The project makes use of the Transkribus software and Handwritten Text Recognition (HTR) models trained specifically on the newspaper’s issues to achieve a reasonably high quality full text – on average, less than 1.5% character error rate (CER) – from automated processing. During the first 2 years, the project implemented this automated workflow and improved the HTR models by making available 420 issues from 1703 – 1799 (5 per year where images were already available). In the end, the team wants to include all issues from 1703 until the 1940es in an extensive corpus with a versatile frontend that can cater to different research needs.
While a recent grant application (the outline of which had been presented in Tokyo) has not been successful, the project team still is intent on developing an interface together with researchers and the interested public alike. Several questions that arise from the serial nature of the source, the amounts of text involved as well as the linguistic changes over more than 200 years have to be addressed and combined with a user centred design approach so that the texts can be presented, read, searched and otherwise reused easily.
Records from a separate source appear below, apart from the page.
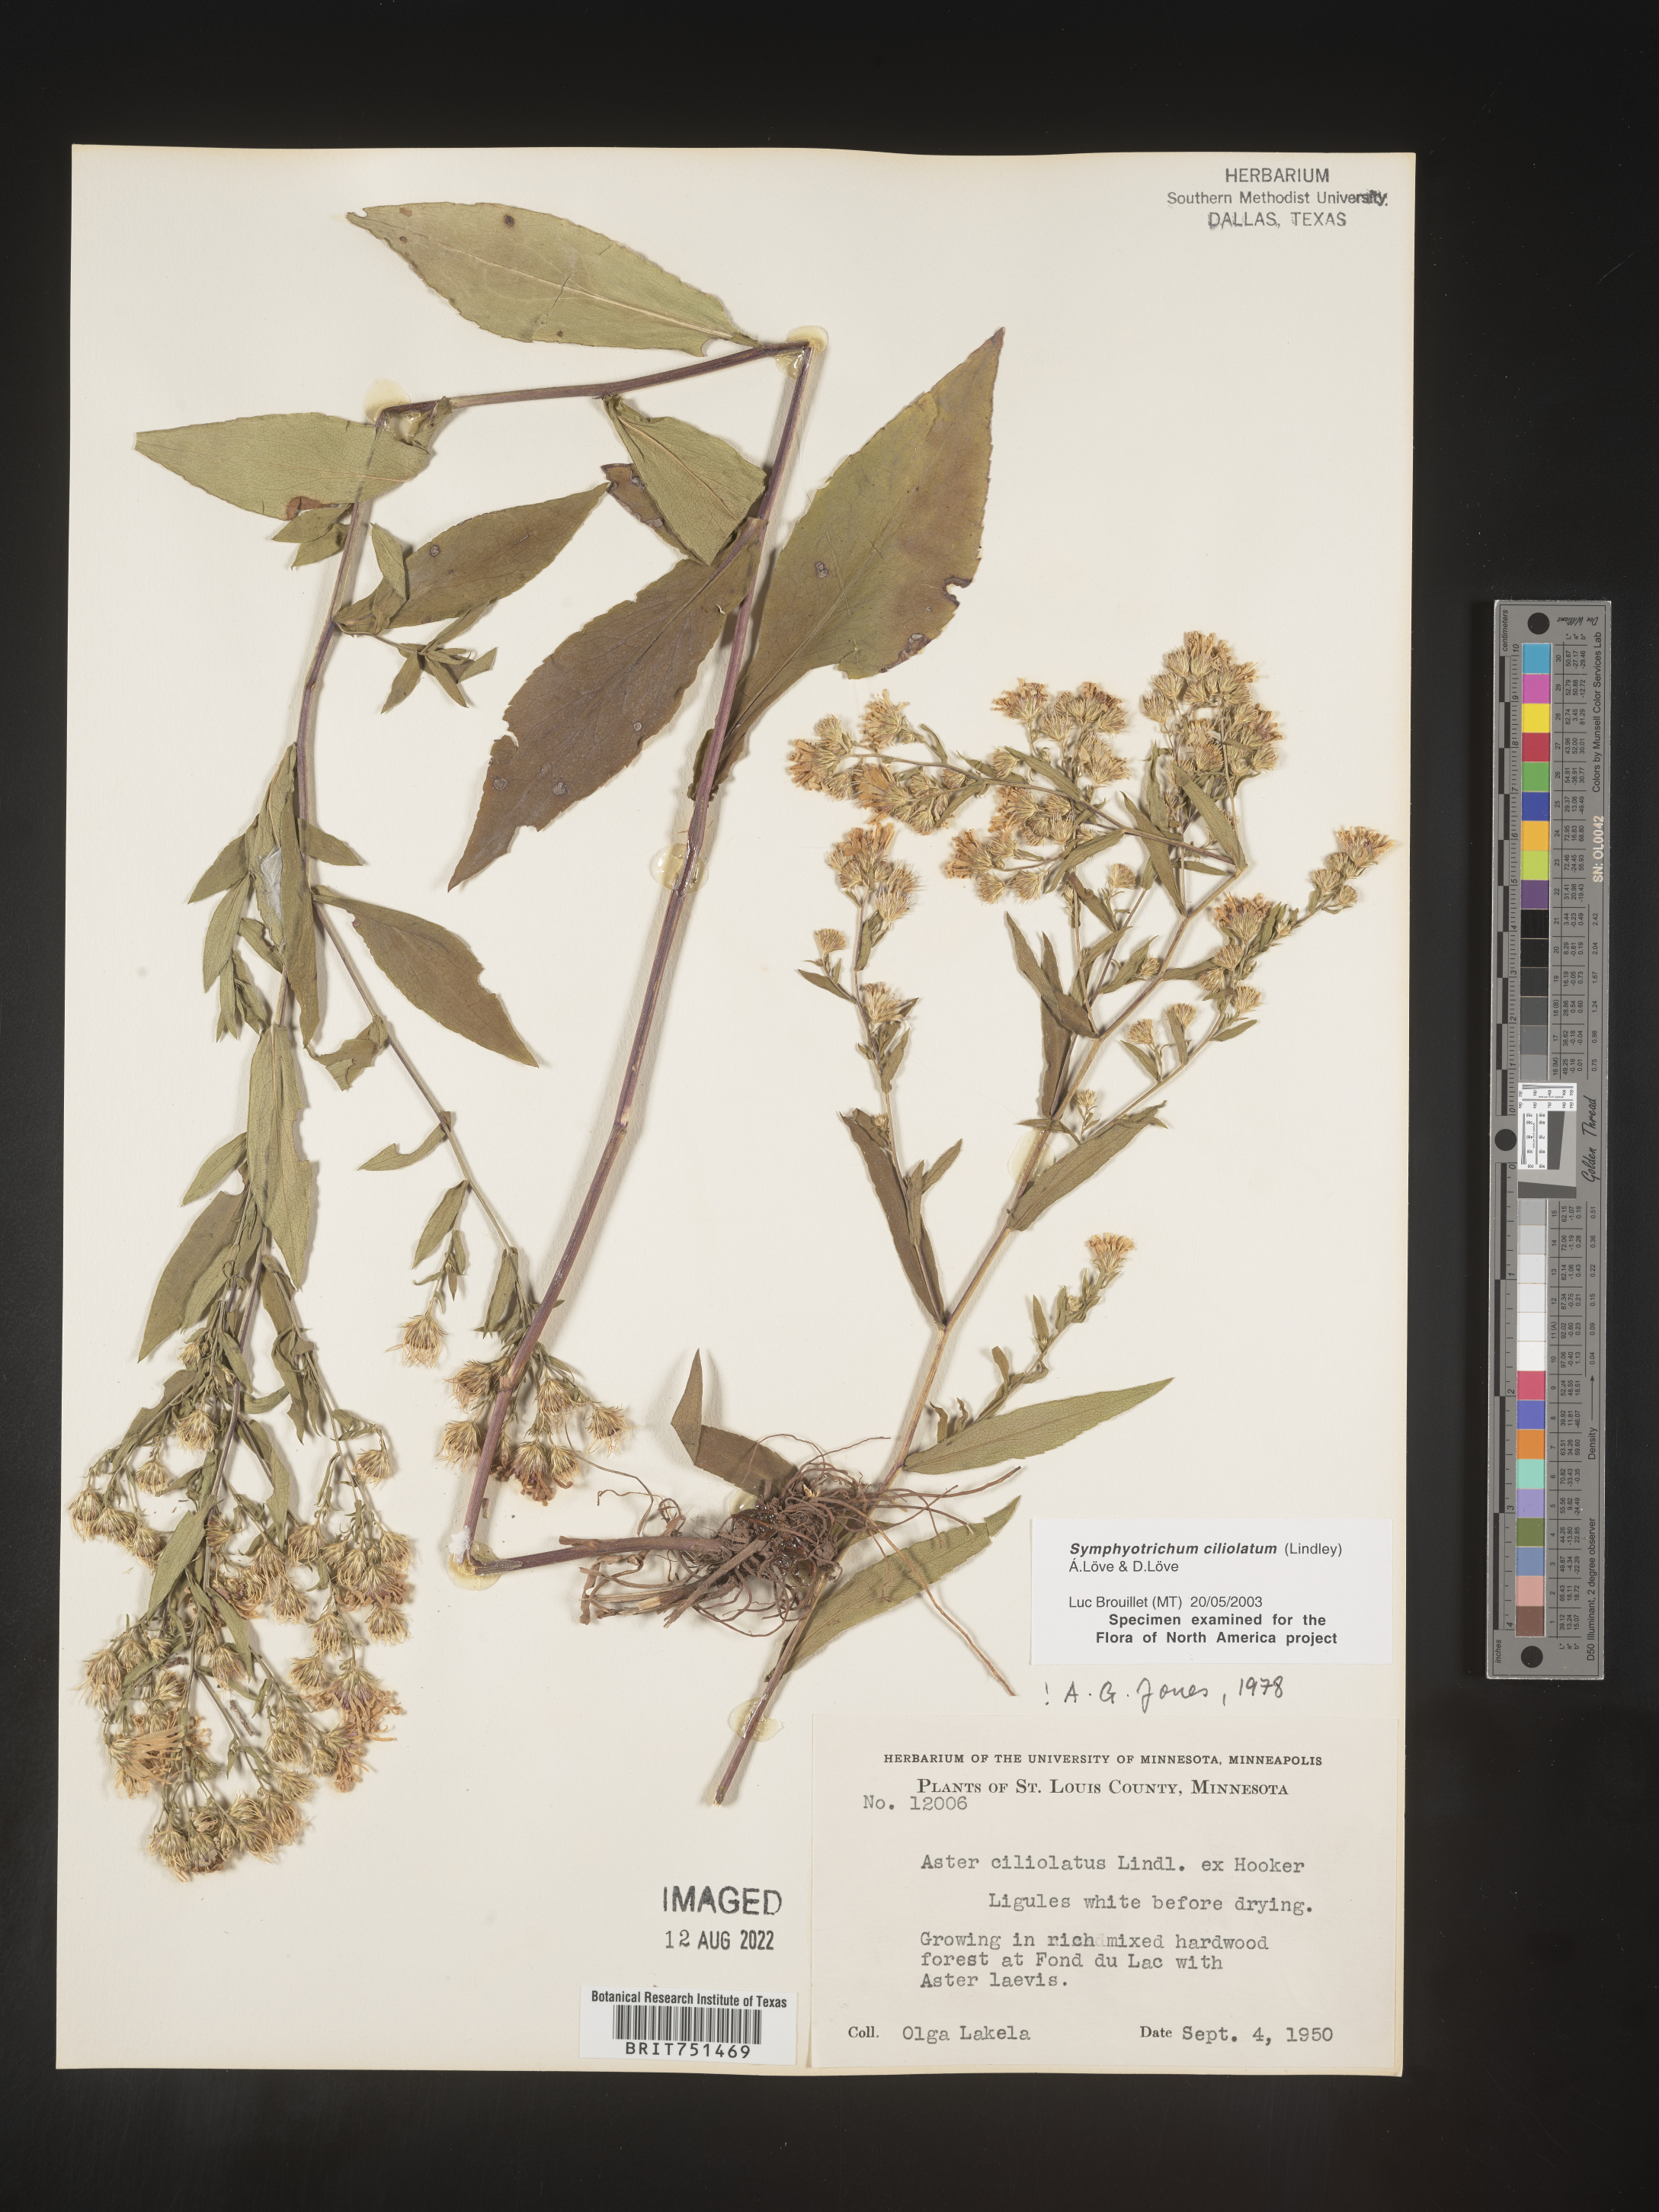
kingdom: Plantae
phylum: Tracheophyta
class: Magnoliopsida
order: Asterales
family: Asteraceae
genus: Symphyotrichum
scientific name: Symphyotrichum ciliolatum
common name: Fringed blue aster
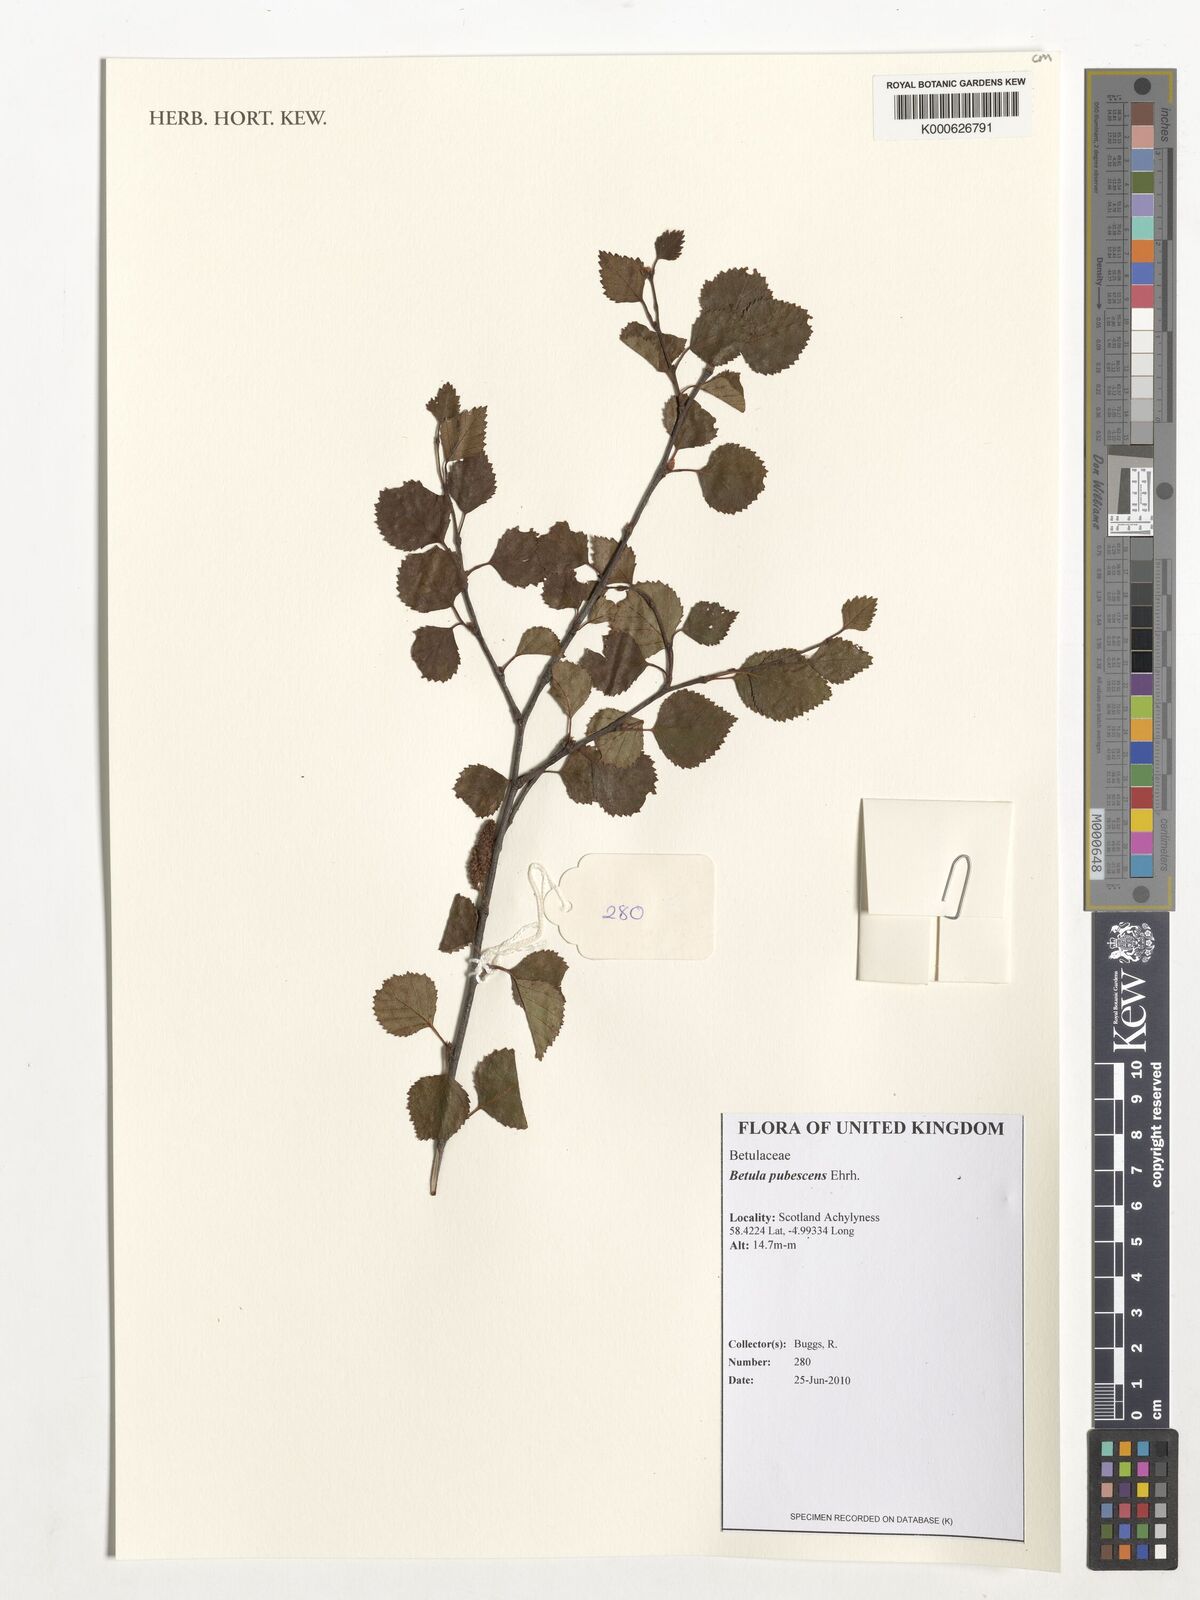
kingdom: Plantae
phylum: Tracheophyta
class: Magnoliopsida
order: Fagales
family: Betulaceae
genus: Betula
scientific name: Betula pubescens
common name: Downy birch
This one-day workshop wants to include the TEI community in this development. The first part will introduce participants to the project, its workflow and the current web interface. A short survey is to collect the initial reactions to the interface.
The second part will focus on research questions that can be answered by periodical texts and how both the framework in which they are presented and the encoding of the texts and their metadata can support a wide variety of research disciplines. Participants will be asked to try to answer a research question from a field of their choosing and record what steps they take, what functionality they would like to see included in the web frontend to help them in their research and whether, and if so, how, they would like to contribute in improving the quality of the source material.
Both parts will be connected by the presentation of (and comparison to) the results of a two day conference and several “annotate-a-thons” held from 2017 – 2019.
The results of the workshop will be discussed in the form of an article for the JTEI while also being an important basis for the further development of the framework used to present the Diarium’s texts (which of course is available as an open source project).
Participant should have a laptop with a working internet connection so they can use the projects website. The room needs a means of projection.
While the Diarium texts are in German, knowledge of German is not necessary. However, if participants want to suggest a periodical in a different language for use in the project, this is highly welcome and will be included for use during the workshop.
Dario Kampkaspar holds Magister degrees in history and English philology from the University of Heidelberg. During his years at the Institut für Personengeschichte he increased his knowledge of old and rare books as well as prosopography. His next post was the Herzog August Bibliothek in Wolfenbüttel where he was responsible for several DH projects, among these DARIAH-DE and the critical edition of Andreas Bodenstein von Karlstadt.
At the Austrian Academy of Sciences, Austrian Centre for Digital Humanities, he is currently part of the Wien[n]erisches Diarium project team and of several smaller projects.
His research interests are medieval and early modern history – his Ph.D. thesis, currently in statu nascendi, is about a 1610 manuscript and centers on prosopography and the history of science –, English and Scottish history and historical linguistics. Among other projects, he is part of the DLiNA group researching networks in dramatic texts.